◆ Aim of the task: In the entries below, find the line that contains "(13 - 49) la" and copy it out word for word, along with every line after it, ending with the line that contains "(5 - 71) La".

▼

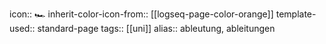 icon:: 🏎
inherit-color-icon-from:: [[logseq-page-color-orange]]
template-used:: standard-page
tags:: [[uni]]
alias:: ableutung, ableitungen
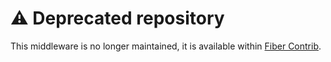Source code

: # ⚠️ Deprecated repository

This middleware is no longer maintained, it is available within [Fiber Contrib](https://github.com/gofiber/contrib/tree/main/jwt).
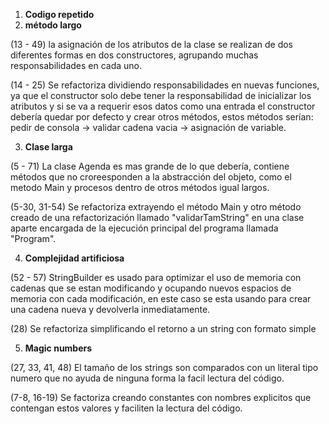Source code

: 1. **Codigo repetido**
2. **método largo**

(13 - 49) la asignación de los atributos de la clase se realizan de dos diferentes formas en dos constructores, agrupando muchas responsabilidades en cada uno. 

(14 - 25) Se refactoriza dividiendo responsabilidades en nuevas funciones, ya que el constructor solo debe tener la responsabilidad de inicializar los atributos y si se va a requerir esos datos como una entrada el constructor debería quedar por defecto y crear otros métodos, estos métodos serían: pedir de consola -> validar cadena vacia -> asignación de variable.

3. **Clase larga**

(5 - 71) La clase Agenda es mas grande de lo que debería, contiene métodos que no croreesponden a la abstracción del objeto, como el metodo Main y procesos dentro de otros métodos igual largos.

(5-30, 31-54) Se refactoriza extrayendo el método Main y otro método creado de una refactorización llamado "validarTamString" en una clase aparte encargada de la ejecución principal del programa llamada "Program".

4. **Complejidad artificiosa**

(52 - 57) StringBuilder es usado para optimizar el uso de memoria con cadenas que se estan modificando y ocupando nuevos espacios de memoria con cada modificación, en este caso se esta usando para crear una cadena nueva y devolverla inmediatamente.

(28) Se refactoriza simplificando el retorno a un string con formato simple

5. **Magic numbers**

(27, 33, 41, 48) El tamaño de los strings son comparados con un literal tipo numero que no ayuda de ninguna forma la facil lectura del código.

(7-8, 16-19) Se factoriza creando constantes con nombres explicitos que contengan estos valores y faciliten la lectura del código.
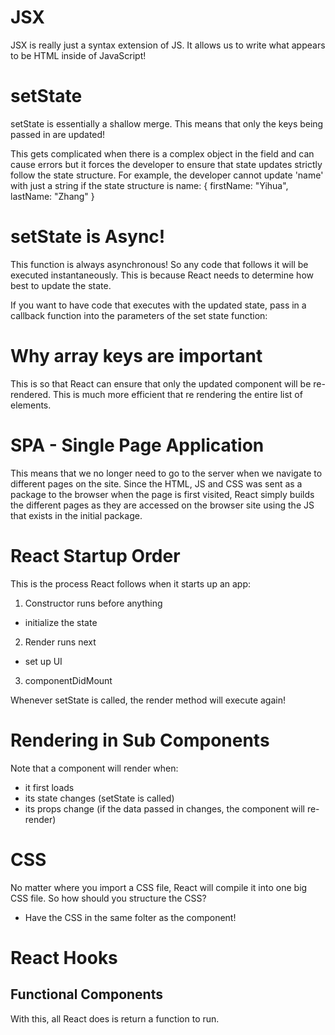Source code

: # JSX

JSX is really just a syntax extension of JS. It allows us to write what appears to be HTML inside of JavaScript!

# setState

setState is essentially a shallow merge. This means that only the keys being passed in are updated!

This gets complicated when there is a complex object in the field and can cause errors but it forces the developer to ensure that state updates strictly follow the state structure. For example, the developer cannot update 'name' with just a string if the state structure is name: { firstName: "Yihua", lastName: "Zhang" }

# setState is Async!

This function is always asynchronous! So any code that follows it will be executed instantaneously. This is because React needs to determine how best to update the state.

If you want to have code that executes with the updated state, pass in a callback function into the parameters of the set state function:

<script>
    this.setState(
        () => {
    return { name: { firstName: "Johan", lastName: "Mihin" } };
    },
        () => {
        console.log(this.state); // will return updated state
    }
    );
</script>

# Why array keys are important

This is so that React can ensure that only the updated component will be re-rendered. This is much more efficient that re rendering the entire list of elements.

# SPA - Single Page Application

This means that we no longer need to go to the server when we navigate to different pages on the site. Since the HTML, JS and CSS was sent as a package to the browser when the page is first visited, React simply builds the different pages as they are accessed on the browser site using the JS that exists in the initial package.

# React Startup Order

This is the process React follows when it starts up an app:

1. Constructor runs before anything

- initialize the state

2. Render runs next

- set up UI

3. componentDidMount

Whenever setState is called, the render method will execute again!

# Rendering in Sub Components

Note that a component will render when:

- it first loads
- its state changes (setState is called)
- its props change (if the data passed in changes, the component will re-render)

# CSS

No matter where you import a CSS file, React will compile it into one big CSS file. So how should you structure the CSS?

- Have the CSS in the same folter as the component!

# React Hooks

## Functional Components

With this, all React does is return a function to run. 

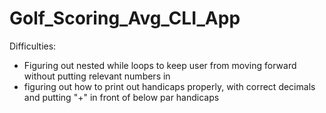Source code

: # Golf_Scoring_Avg_CLI_App

Difficulties:
- Figuring out nested while loops to keep user from 
  moving forward without putting relevant numbers in
- figuring out how to print out handicaps properly, 
  with correct decimals and putting "+" in front of
  below par handicaps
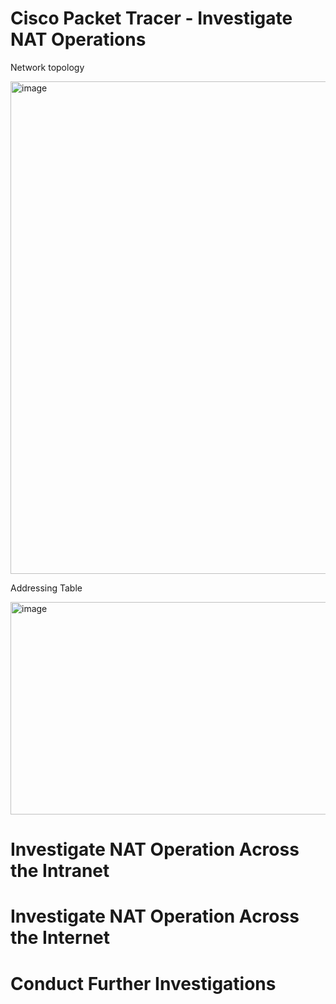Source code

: # Cisco Packet Tracer - Investigate NAT Operations

Network topology

<img width="1191" height="788" alt="image" src="https://github.com/user-attachments/assets/a773b05f-61c7-49d5-b4b0-0217ce2e9713" />

Addressing Table

<img width="779" height="340" alt="image" src="https://github.com/user-attachments/assets/81bed834-1b27-40ec-bc86-a611df4b8be9" />

# Investigate NAT Operation Across the Intranet




# Investigate NAT Operation Across the Internet


# Conduct Further Investigations


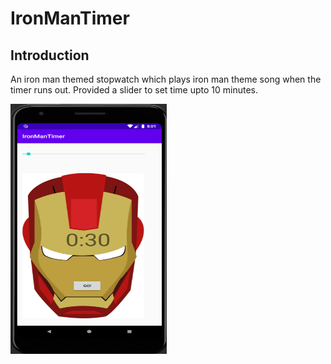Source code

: # IronManTimer
<h2>Introduction</h2>
<p>An iron man themed stopwatch which plays iron man theme song when the timer runs out.
Provided a slider to set time upto 10 minutes.
</p>
<img src="https://github.com/NikhilMalhotra2000/IronManTimer/blob/master/Screenshot%20(52).png"  height="400"width="250">
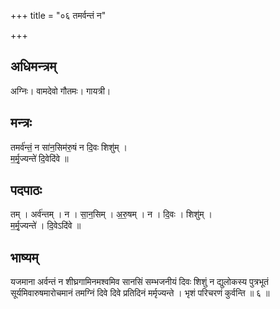 +++
title = "०६ तमर्वन्तं न"

+++
## अधिमन्त्रम्
अग्निः। वामदेवो गौतमः। गायत्री।

## मन्त्रः
तमर्व॑न्तं॒ न सा॑न॒सिम॑रु॒षं न दि॒वः शिशु॑म् ।  
म॒र्मृ॒ज्यन्ते॑ दि॒वेदि॑वे ॥

## पदपाठः
तम् । अर्व॑न्तम् । न । सा॒न॒सिम् । अ॒रु॒षम् । न । दि॒वः । शिशु॑म् ।  
म॒र्मृ॒ज्यन्ते॑ । दि॒वेऽदि॑वे ॥

## भाष्यम्
यजमाना अर्वन्तं न शीघ्रगामिनमश्वमिव सानसिं सम्भजनीयं दिवः शिशुं न द्युलोकस्य पुत्रभूतं सूर्यमिवारुषमारोचमानं तमग्निं दिवे दिवे प्रतिदिनं मर्मृज्यन्ते । भृशं परिचरणं कुर्वन्ति ॥ ६ ॥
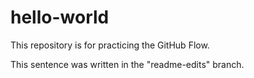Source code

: # hello-world
This repository is for practicing the GitHub Flow.

This sentence was written in the "readme-edits" branch.
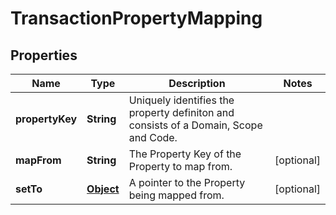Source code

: 

# TransactionPropertyMapping

## Properties

Name | Type | Description | Notes
------------ | ------------- | ------------- | -------------
**propertyKey** | **String** | Uniquely identifies the property definiton and consists of a Domain, Scope and Code. | 
**mapFrom** | **String** | The Property Key of the Property to map from. |  [optional]
**setTo** | [**Object**](.md) | A pointer to the Property being mapped from. |  [optional]



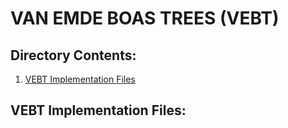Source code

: # VAN EMDE BOAS TREES (VEBT)

## Directory Contents:
1. [VEBT Implementation Files](#vebt-implementation-files)

## VEBT Implementation Files:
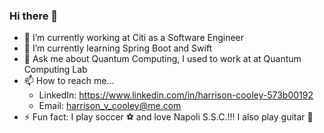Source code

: ### Hi there 👋

- 🔭 I’m currently working at Citi as a Software Engineer
- 🌱 I’m currently learning Spring Boot and Swift
- 💬 Ask me about Quantum Computing, I used to work at at Quantum Computing Lab
- 📫 How to reach me... 
  - LinkedIn: https://www.linkedin.com/in/harrison-cooley-573b00192
  - Email: harrison_v_cooley@me.com
- ⚡ Fun fact: I play soccer ⚽️ and love Napoli S.S.C.!!! I also play guitar 🎸

<!--
**hvcooley/hvcooley** is a ✨ _special_ ✨ repository because its `README.md` (this file) appears on your GitHub profile.

Here are some ideas to get you started:

- 🔭 I’m currently working on ...
- 🌱 I’m currently learning ...
- 👯 I’m looking to collaborate on ...
- 🤔 I’m looking for help with ...
- 💬 Ask me about ...
- 📫 How to reach me: ...
- 😄 Pronouns: ...
- ⚡ Fun fact: ...
-->
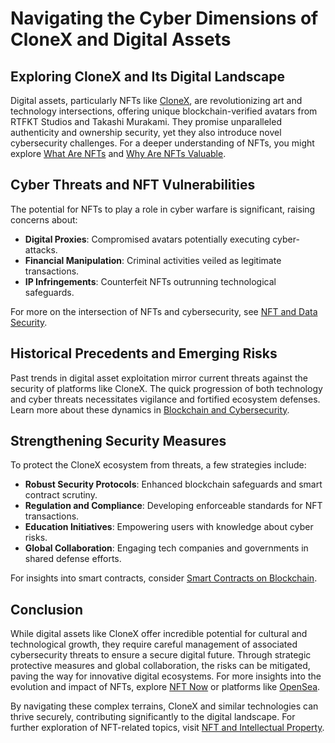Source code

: # Navigating the Cyber Dimensions of CloneX and Digital Assets

## Exploring CloneX and Its Digital Landscape

Digital assets, particularly NFTs like [CloneX](https://rtfkt.com/), are revolutionizing art and technology intersections, offering unique blockchain-verified avatars from RTFKT Studios and Takashi Murakami. They promise unparalleled authenticity and ownership security, yet they also introduce novel cybersecurity challenges. For a deeper understanding of NFTs, you might explore [What Are NFTs](https://www.license-token.com/wiki/what-are-nf-ts) and [Why Are NFTs Valuable](https://www.license-token.com/wiki/why-are-nf-ts-valuable).

## Cyber Threats and NFT Vulnerabilities

The potential for NFTs to play a role in cyber warfare is significant, raising concerns about:

- **Digital Proxies**: Compromised avatars potentially executing cyber-attacks.
- **Financial Manipulation**: Criminal activities veiled as legitimate transactions.
- **IP Infringements**: Counterfeit NFTs outrunning technological safeguards.

For more on the intersection of NFTs and cybersecurity, see [NFT and Data Security](https://www.license-token.com/wiki/nft-and-data-security).

## Historical Precedents and Emerging Risks

Past trends in digital asset exploitation mirror current threats against the security of platforms like CloneX. The quick progression of both technology and cyber threats necessitates vigilance and fortified ecosystem defenses. Learn more about these dynamics in [Blockchain and Cybersecurity](https://www.license-token.com/wiki/blockchain-and-cybersecurity).

## Strengthening Security Measures

To protect the CloneX ecosystem from threats, a few strategies include:

- **Robust Security Protocols**: Enhanced blockchain safeguards and smart contract scrutiny.
- **Regulation and Compliance**: Developing enforceable standards for NFT transactions.
- **Education Initiatives**: Empowering users with knowledge about cyber risks.
- **Global Collaboration**: Engaging tech companies and governments in shared defense efforts.

For insights into smart contracts, consider [Smart Contracts on Blockchain](https://www.license-token.com/wiki/smart-contracts-on-blockchain).

## Conclusion

While digital assets like CloneX offer incredible potential for cultural and technological growth, they require careful management of associated cybersecurity threats to ensure a secure digital future. Through strategic protective measures and global collaboration, the risks can be mitigated, paving the way for innovative digital ecosystems. For more insights into the evolution and impact of NFTs, explore [NFT Now](https://nftnow.com/) or platforms like [OpenSea](https://opensea.io/).

By navigating these complex terrains, CloneX and similar technologies can thrive securely, contributing significantly to the digital landscape. For further exploration of NFT-related topics, visit [NFT and Intellectual Property](https://www.license-token.com/wiki/nft-and-intellectual-property).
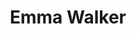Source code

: ---
layout: employee
skillsid: 10
title: 'Emma Walker'
permalink: /employees/:title 
location: 'Phoenix'
position: 'Ecology Team Leader'
availability: 86
internal: true
categories: 
- employees
phoneNumber: 555-555-5555
email: email@gmail.com
manage: false
---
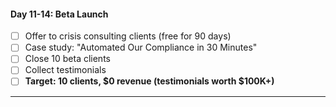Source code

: #### **Day 11-14: Beta Launch**

- [ ] Offer to crisis consulting clients (free for 90 days)
- [ ] Case study: "Automated Our Compliance in 30 Minutes"
- [ ] Close 10 beta clients
- [ ] Collect testimonials
- [ ] **Target: 10 clients, $0 revenue (testimonials worth $100K+)**

---
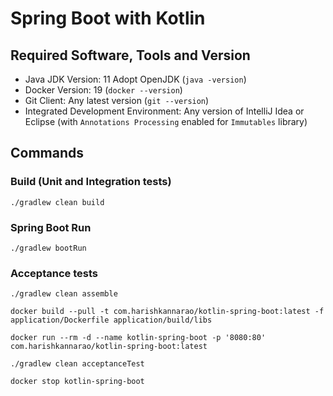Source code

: # Spring Boot with Kotlin

## Required Software, Tools and Version
* Java JDK Version: 11 Adopt OpenJDK (`java -version`)
* Docker Version: 19 (`docker --version`)
* Git Client: Any latest version (`git --version`)
* Integrated Development Environment: Any version of IntelliJ Idea or Eclipse (with `Annotations Processing` enabled for `Immutables` library)

## Commands

### Build (Unit and Integration tests)

    ./gradlew clean build

### Spring Boot Run
    
    ./gradlew bootRun
    
### Acceptance tests

    ./gradlew clean assemble
    
    docker build --pull -t com.harishkannarao/kotlin-spring-boot:latest -f application/Dockerfile application/build/libs
    
    docker run --rm -d --name kotlin-spring-boot -p '8080:80' com.harishkannarao/kotlin-spring-boot:latest
    
    ./gradlew clean acceptanceTest
    
    docker stop kotlin-spring-boot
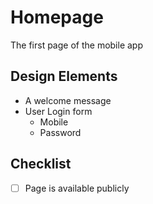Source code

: # Homepage

The first page of the mobile app

## Design Elements

- A welcome message
- User Login form
  - Mobile
  - Password

## Checklist

- [ ] Page is available publicly
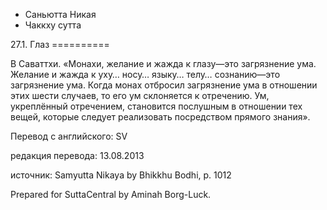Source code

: 









* Саньютта Никая
* Чаккху сутта


27\.1\. Глаз
\=\=\=\=\=\=\=\=\=\=



В Саваттхи\. «Монахи, желание и жажда к глазу—это загрязнение ума\. Желание и жажда к уху… носу… языку… телу… сознанию—это загрязнение ума\. Когда монах отбросил загрязнение ума в отношении этих шести случаев, то его ум склоняется к отречению\. Ум, укреплённый отречением, становится послушным в отношении тех вещей, которые следует реализовать посредством прямого знания»\.



Перевод с английского: SV


редакция перевода: 13\.08\.2013


источник: Samyutta Nikaya by Bhikkhu Bodhi, p\. 1012


Prepared for SuttaCentral by Aminah Borg\-Luck\.






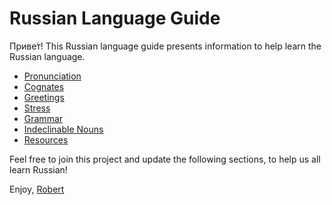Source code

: # Russian Language Guide

Приве́т! This Russian language guide presents information to help learn the Russian language.

* [Pronunciation](https://github.com/robertjliguori/Russian_Language_Guide/blob/master/sections/pronunciation.md)
* [Cognates](https://github.com/robertjliguori/Russian_Language_Guide/blob/master/sections/cognates.md)
* [Greetings](https://github.com/robertjliguori/Russian_Language_Guide/blob/master/sections/greetings.md)
* [Stress](https://github.com/robertjliguori/Russian_Language_Guide/blob/master/sections/stress.md)
* [Grammar](https://github.com/robertjliguori/Russian_Language_Guide/blob/master/sections/grammar.md)
* [Indeclinable Nouns](https://github.com/robertjliguori/Russian_Language_Guide/blob/master/sections/indeclinable.md)
* [Resources](https://github.com/robertjliguori/Russian_Language_Guide/blob/master/sections/resources.md)

Feel free to join this project and update the following sections, to help us all learn Russian!

Enjoy,
[Robert](https://www.duolingo.com/Robert424744)
 
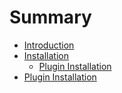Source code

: # Summary

* [Introduction](README.md)
* [Installation](chapter1.md)
  * [Plugin Installation](chapter1/plugin-installation.md)
* [Plugin Installation](plugin-installation.md)

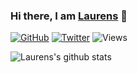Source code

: ### Hi there, I am <a href="https://janlauge.github.io/about/">Laurens</a> 👋

[![GitHub](https://img.shields.io/github/followers/harshbg.svg?style=social)](http://bit.ly/2HYQaL1)
[![Twitter](https://img.shields.io/twitter/follow/harshbg.svg?style=social)](http://bit.ly/2VHxROX)
![Views](https://komarev.com/ghpvc/?username=harshbg&color=yellow)

![Laurens's github stats](https://github-readme-stats.vercel.app/api?username=janlauge&hide=contribs,issues&show_icons=true)

<!--
**JanLauGe/JanLauGe** is a ✨ _special_ ✨ repository because its `README.md` (this file) appears on your GitHub profile.

Here are some ideas to get you started:

- 🔭 I’m currently working on ...
- 🌱 I’m currently learning ...
- 👯 I’m looking to collaborate on ...
- 🤔 I’m looking for help with ...
- 💬 Ask me about ...
- 📫 How to reach me: ...
- 😄 Pronouns: ...
- ⚡ Fun fact: ...
-->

▲

◆ Response area:
(13 - 49) la asignación de los atributos de la clase se realizan de dos diferentes formas en dos constructores, agrupando muchas responsabilidades en cada uno. 

(14 - 25) Se refactoriza dividiendo responsabilidades en nuevas funciones, ya que el constructor solo debe tener la responsabilidad de inicializar los atributos y si se va a requerir esos datos como una entrada el constructor debería quedar por defecto y crear otros métodos, estos métodos serían: pedir de consola -> validar cadena vacia -> asignación de variable.

3. **Clase larga**

(5 - 71) La clase Agenda es mas grande de lo que debería, contiene métodos que no croreesponden a la abstracción del objeto, como el metodo Main y procesos dentro de otros métodos igual largos.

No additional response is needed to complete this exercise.